From your heart. With these words God lifts up the hood so we can see the engine that powers the Kingdom of Heaven. It is love that manifests itself in forgiveness, grace, and mercy. Without this engine, or with some "theoretical engine," the Kingdom won't run. True forgiveness is a heart-thing more than it is some mental assent to a truth. That's where real, genuine 100% forgiveness comes from. It's instructive to remember that Jesus didn't wear a 'WWJD' bracelet. As he was dying on the cross he didn't lean his head to the side, see a yellow bracelet that read 'WWID," ask himself "What Would I Do?" and deduce: "If I were Me I would forgive these people who are doing a very bad thing to me." A person who has a heart like Christ's won't need to ask the question WWJD? They would just do it, because the truth has descended from their head into their heart. The heart of Jesus was in the morphe (shape) of love and forgiveness. Therefore, Jesus forgave his enemies for what they did. When Jesus tells us we are to forgive others from our heart, he's not giving us another "rule."


Look closely now. Paul addresses the Galatian Jesus-followers this way: "My dear children, for whom I am again in the pains of childbirth until Christ is formed in you…" Dallas Willard, who has written so brilliantly on the idea of Christ-formation-in-us, says: "Spiritual formation in the tradition of Jesus Christ is the process of transformation of the inmost dimension of the human being, the heart, which is the same as the spirit or will. It is being formed (really, transformed) in such a way that its natural expression comes to be the deeds of Christ done in the power of Christ." The result is, as Paul write in Philippians 2:5: "Your attitude should be the same as that of Christ Jesus." And in 1 Corinthians 2:16 Paul states: "For who has known the mind of the Lord that he may instruct him?" But we have the mind of Christ."

Here's what this looks like to me. I had a friend named Robert who was a Green Beret. Robert won the all-military martial arts competition. His physical body was a trained war machine. Robert became a follower of Jesus. He was in my church. One day I said to Robert, let's do something fun in front of our whole church. Let's you and I pretend to fight, and you allow be to "defeat" you. I could use that as a sermon illustration. Robert looked at me seriously and said, "John, I can't do that." "Why?" "Because," Robert said, "I might kill you." Seriously? Yes, because Robert's physical body was trianed so that if someone touched him in a threatening way it would respond. He didn't have to wear a bracelet on his wrist to remind him of what a warrior would do. He was a warrior, and he would do it. In this sense his responses to danger were "from the heart." Robert had the heart and mind of a warrior. He had moved "beyond theory." Had he not, he would have died many times.

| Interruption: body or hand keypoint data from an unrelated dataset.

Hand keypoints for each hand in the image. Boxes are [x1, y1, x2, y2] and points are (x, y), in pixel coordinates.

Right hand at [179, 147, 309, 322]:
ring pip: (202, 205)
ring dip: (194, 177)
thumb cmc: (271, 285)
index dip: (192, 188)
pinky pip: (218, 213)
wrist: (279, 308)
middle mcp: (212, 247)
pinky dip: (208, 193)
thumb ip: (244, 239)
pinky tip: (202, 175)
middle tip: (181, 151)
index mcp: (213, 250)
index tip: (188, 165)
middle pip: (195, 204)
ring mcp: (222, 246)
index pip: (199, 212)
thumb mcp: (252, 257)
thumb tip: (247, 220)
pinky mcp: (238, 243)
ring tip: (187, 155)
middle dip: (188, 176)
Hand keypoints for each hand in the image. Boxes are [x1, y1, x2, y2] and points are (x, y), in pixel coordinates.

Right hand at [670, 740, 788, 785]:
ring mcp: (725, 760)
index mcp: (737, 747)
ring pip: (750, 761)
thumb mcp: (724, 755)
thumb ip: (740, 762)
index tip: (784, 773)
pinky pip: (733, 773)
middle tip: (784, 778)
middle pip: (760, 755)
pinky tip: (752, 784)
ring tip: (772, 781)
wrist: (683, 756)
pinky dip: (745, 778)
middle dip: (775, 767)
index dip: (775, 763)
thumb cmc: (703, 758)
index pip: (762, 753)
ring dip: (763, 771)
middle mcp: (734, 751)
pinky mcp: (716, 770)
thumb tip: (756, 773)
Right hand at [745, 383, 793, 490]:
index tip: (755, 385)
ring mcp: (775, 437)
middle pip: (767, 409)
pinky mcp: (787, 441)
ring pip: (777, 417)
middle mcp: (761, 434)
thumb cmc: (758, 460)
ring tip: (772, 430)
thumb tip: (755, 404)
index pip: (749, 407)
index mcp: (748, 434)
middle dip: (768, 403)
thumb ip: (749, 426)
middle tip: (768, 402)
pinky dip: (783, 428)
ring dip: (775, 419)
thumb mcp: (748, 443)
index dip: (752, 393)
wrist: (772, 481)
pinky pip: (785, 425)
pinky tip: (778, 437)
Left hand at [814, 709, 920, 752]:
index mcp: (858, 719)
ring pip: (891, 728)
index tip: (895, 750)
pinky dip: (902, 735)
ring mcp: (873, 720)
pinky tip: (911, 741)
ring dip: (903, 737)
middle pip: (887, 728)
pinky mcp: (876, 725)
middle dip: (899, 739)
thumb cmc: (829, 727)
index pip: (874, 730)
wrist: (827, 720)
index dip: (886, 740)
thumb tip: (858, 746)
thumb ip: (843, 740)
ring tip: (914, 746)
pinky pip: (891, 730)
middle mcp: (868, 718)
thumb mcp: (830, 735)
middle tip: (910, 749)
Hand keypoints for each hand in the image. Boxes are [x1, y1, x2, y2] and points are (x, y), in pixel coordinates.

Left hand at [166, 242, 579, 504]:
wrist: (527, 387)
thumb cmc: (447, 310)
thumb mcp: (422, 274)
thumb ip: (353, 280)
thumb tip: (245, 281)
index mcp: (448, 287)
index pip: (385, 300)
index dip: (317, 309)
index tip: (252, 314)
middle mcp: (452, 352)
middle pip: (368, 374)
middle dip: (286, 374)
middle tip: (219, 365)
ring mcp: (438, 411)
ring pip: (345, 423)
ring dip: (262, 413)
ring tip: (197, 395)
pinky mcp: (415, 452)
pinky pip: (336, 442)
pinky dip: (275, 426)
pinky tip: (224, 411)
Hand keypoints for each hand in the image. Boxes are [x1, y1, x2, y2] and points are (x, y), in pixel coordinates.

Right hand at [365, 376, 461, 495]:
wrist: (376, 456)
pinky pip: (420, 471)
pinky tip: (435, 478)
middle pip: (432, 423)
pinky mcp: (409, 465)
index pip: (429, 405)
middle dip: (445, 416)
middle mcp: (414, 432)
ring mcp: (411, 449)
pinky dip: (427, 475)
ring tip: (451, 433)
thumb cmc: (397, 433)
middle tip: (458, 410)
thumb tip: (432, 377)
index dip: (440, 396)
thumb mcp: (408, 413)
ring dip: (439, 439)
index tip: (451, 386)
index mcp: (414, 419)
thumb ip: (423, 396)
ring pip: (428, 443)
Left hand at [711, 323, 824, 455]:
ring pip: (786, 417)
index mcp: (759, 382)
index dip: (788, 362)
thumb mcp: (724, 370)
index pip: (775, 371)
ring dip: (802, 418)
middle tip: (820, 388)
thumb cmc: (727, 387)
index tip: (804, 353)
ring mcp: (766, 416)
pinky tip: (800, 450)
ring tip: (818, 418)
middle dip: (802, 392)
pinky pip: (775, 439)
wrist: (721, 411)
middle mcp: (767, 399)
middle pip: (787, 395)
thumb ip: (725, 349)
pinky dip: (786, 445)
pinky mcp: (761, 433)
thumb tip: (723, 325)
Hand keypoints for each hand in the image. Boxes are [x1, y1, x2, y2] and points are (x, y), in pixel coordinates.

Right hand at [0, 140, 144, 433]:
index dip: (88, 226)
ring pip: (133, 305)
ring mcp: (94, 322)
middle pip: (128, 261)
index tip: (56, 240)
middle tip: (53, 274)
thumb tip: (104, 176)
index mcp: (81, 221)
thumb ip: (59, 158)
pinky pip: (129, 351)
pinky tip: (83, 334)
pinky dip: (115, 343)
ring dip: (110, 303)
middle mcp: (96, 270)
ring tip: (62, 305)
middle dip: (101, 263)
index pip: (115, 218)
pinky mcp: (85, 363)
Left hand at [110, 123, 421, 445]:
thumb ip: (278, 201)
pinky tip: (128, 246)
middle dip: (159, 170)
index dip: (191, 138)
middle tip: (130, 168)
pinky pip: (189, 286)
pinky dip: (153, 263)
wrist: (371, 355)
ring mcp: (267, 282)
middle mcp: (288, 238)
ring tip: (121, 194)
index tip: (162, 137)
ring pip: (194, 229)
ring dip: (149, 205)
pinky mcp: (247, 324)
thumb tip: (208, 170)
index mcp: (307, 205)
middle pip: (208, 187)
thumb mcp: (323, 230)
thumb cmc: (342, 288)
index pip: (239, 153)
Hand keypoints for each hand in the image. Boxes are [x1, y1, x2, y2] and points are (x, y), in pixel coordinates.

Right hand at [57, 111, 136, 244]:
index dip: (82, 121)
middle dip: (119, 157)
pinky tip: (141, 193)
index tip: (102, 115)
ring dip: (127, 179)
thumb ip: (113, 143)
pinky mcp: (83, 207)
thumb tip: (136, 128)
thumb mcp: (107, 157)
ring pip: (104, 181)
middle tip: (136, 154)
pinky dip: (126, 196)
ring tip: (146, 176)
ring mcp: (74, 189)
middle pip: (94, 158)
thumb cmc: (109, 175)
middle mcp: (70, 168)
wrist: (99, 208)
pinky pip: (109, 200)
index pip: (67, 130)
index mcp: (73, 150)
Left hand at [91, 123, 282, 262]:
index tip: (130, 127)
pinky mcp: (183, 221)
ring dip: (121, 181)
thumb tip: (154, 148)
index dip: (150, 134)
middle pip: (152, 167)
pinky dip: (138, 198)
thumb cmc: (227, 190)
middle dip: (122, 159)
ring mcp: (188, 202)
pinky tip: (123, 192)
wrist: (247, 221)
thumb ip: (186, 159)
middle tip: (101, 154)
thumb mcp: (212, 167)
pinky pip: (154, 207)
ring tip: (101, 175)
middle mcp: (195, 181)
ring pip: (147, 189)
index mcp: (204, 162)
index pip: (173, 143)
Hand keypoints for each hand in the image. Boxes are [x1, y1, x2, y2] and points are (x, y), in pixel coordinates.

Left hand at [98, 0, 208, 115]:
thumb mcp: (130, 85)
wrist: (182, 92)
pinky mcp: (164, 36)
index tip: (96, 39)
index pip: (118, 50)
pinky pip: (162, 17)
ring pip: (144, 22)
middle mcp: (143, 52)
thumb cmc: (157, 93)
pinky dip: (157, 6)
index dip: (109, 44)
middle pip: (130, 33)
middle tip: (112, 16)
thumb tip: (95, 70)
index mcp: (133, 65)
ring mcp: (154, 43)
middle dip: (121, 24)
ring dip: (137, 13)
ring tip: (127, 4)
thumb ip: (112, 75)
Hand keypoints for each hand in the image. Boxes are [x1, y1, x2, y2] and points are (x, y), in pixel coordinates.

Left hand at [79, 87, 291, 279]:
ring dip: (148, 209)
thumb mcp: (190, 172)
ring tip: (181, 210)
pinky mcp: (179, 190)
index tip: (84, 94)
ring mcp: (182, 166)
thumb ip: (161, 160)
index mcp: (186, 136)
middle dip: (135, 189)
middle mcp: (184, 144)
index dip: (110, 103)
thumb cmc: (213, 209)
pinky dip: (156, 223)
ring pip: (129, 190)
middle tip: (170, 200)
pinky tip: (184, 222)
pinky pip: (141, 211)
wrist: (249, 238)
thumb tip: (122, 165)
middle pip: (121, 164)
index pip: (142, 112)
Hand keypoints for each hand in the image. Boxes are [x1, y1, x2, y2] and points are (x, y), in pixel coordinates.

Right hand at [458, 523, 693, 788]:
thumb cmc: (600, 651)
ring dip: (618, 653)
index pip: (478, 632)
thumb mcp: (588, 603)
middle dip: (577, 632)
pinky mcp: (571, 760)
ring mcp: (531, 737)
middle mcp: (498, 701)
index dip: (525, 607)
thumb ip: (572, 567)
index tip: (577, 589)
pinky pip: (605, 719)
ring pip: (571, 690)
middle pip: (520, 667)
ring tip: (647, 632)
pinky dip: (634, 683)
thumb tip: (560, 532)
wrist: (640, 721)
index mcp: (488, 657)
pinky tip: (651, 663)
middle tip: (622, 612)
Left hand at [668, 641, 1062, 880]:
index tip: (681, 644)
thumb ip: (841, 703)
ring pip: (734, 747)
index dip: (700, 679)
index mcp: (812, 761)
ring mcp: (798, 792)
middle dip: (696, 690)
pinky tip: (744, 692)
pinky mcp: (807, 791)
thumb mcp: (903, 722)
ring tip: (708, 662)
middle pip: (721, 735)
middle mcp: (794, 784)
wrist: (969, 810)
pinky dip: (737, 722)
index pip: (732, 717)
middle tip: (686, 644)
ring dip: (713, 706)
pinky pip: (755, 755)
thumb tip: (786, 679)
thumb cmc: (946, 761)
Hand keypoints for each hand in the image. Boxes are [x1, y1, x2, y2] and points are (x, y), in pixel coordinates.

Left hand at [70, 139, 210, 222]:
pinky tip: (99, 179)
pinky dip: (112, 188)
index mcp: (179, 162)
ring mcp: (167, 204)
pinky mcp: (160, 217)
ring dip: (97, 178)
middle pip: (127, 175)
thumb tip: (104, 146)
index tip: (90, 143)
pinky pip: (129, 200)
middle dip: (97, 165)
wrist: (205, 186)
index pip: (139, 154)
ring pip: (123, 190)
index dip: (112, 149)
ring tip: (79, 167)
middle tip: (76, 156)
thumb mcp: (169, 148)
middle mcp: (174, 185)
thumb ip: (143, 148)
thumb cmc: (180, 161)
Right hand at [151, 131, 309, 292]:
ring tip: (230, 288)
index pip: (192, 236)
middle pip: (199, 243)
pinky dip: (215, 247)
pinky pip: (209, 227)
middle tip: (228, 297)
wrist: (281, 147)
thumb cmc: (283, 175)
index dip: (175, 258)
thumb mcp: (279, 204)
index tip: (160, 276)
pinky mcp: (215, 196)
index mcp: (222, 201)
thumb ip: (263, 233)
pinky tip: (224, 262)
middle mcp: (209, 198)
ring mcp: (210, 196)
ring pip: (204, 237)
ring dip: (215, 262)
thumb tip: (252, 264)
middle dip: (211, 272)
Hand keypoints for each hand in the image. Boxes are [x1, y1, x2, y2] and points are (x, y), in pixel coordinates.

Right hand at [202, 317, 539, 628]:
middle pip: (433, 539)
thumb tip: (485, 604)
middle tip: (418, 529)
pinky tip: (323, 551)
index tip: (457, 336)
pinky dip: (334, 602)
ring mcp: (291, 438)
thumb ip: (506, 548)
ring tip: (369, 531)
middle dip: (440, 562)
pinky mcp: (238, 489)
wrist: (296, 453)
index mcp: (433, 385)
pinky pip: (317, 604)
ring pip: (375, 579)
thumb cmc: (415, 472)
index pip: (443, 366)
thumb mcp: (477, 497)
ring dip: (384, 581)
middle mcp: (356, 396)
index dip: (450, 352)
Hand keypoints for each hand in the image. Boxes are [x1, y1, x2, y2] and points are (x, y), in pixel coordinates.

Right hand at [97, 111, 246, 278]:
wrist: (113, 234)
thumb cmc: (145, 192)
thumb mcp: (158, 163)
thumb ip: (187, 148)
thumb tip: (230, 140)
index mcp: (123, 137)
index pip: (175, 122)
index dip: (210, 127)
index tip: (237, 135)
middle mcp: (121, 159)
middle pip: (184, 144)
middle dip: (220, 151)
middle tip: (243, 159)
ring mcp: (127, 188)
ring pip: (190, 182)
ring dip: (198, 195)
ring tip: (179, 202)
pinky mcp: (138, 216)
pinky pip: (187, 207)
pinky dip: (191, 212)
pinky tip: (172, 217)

If you and I had the heart of Christ, or the "mind of Christ" (as Paul claimed to have), when we got confronted with people out to crucify us we'd heart-respond to them out of love and forgiveness. This is nothing less than the metamorphing of our being, as spoken of in Romans 12:1-2. Dallas Willard has called this the "renovation of the heart." As this happens one has "put on" the character of Christ.


Jesus calls us to forgive others from the heart. How is this possible? It is possible if we get a new heart. A renovated, transformed heart. The renovation of the heart into Jesus-love happens as we, daily, abide in Christ as a branch abides in the vine. "Striving" to love as Jesus loved will not do the job. Read, on this, John chapters 14-17. Abide. Dwell. Reside. Stay attached. Live "in Christ." 

Welcome the Father as he comes to "make his home in you." The abiding habitation of the Father in our hearts is what transforms our impoverished, imprisoned, punishing, unforgiving hearts into hearts that freely forgive. It's true freedom to have a heart of forgiveness. 

Only the free can forgive from the heart.